Special Operations participants should be vetted, interviewed tested, refreshed annually, and mentally / physically fit for duty.  The percentage of the general population in emergency services, that can perform at this level, is small. Think -FBI HRT, Secret Service CAT, Army Rangers, Coast Guard AST swimmers, Air Force PJs, etc.   I would say somewhere in the realm of 3%, in my state, are guys I’d want responsible for my family at a technical incident. Instead team participation and training are used as political poker chips and virtual entitlement programs for the masses. It takes decision makers that have really done the job to empathize with the rescuers and the people being rescued.  The they  will tell you- “Oh I took the class. It was tough. It was hot.

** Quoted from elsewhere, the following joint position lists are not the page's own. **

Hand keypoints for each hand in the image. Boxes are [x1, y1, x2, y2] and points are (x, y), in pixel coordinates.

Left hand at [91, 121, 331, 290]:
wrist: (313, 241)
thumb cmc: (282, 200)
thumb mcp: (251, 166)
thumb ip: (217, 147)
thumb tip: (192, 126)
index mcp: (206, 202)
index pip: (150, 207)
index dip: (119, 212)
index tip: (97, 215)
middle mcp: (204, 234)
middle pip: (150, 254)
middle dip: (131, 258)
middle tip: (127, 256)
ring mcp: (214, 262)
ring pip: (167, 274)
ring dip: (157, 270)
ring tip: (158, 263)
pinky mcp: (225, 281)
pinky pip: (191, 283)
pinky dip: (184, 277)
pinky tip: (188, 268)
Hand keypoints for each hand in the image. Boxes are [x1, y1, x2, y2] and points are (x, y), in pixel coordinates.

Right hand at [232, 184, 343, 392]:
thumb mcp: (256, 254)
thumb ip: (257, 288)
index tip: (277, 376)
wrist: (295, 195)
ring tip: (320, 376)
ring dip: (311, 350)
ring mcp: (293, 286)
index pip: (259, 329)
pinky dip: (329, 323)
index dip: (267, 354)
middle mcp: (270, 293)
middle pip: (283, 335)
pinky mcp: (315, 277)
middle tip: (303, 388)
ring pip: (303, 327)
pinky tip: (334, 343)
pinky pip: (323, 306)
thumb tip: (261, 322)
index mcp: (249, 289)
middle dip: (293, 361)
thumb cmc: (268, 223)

I know how it is. . . “ This is not so. The guy that acts like that guy would probably risk more for his next promotion than he would for a child in a raging creek. That’s no the heart of a real Special Operations rescuer. Rather, they strive to be humble, consummate, professionals. Their calling is tradecraft and a source of pride. They are courageous and daring, not recklessly so, but because of the operators next to him, on his team. Their confidence comes from years of training and experience and the knowledge that the guy next to him would risk all and do all for the team and the people we serve.

Highline Operations The last one was long, but perhaps touches all of us in this field. It is important to use the knowledge and critical thinking responsibly. You will encounter closed minds and we are obligated to honor SOPs / SOGs within our teams and departments. In closing I would like to reiterate: do not accept old ways and the status quo blindly. Take courses, books, instructors, and check the facts. Conduct equipment trials and firehouse experiments. Try new methods and put the issues in the spotlight. Continue to ask why- just do it in the right way. Quietly and humbly enjoy the wins. Take your losses on the chin and sleep well knowing that you know the answer from firsthand experience.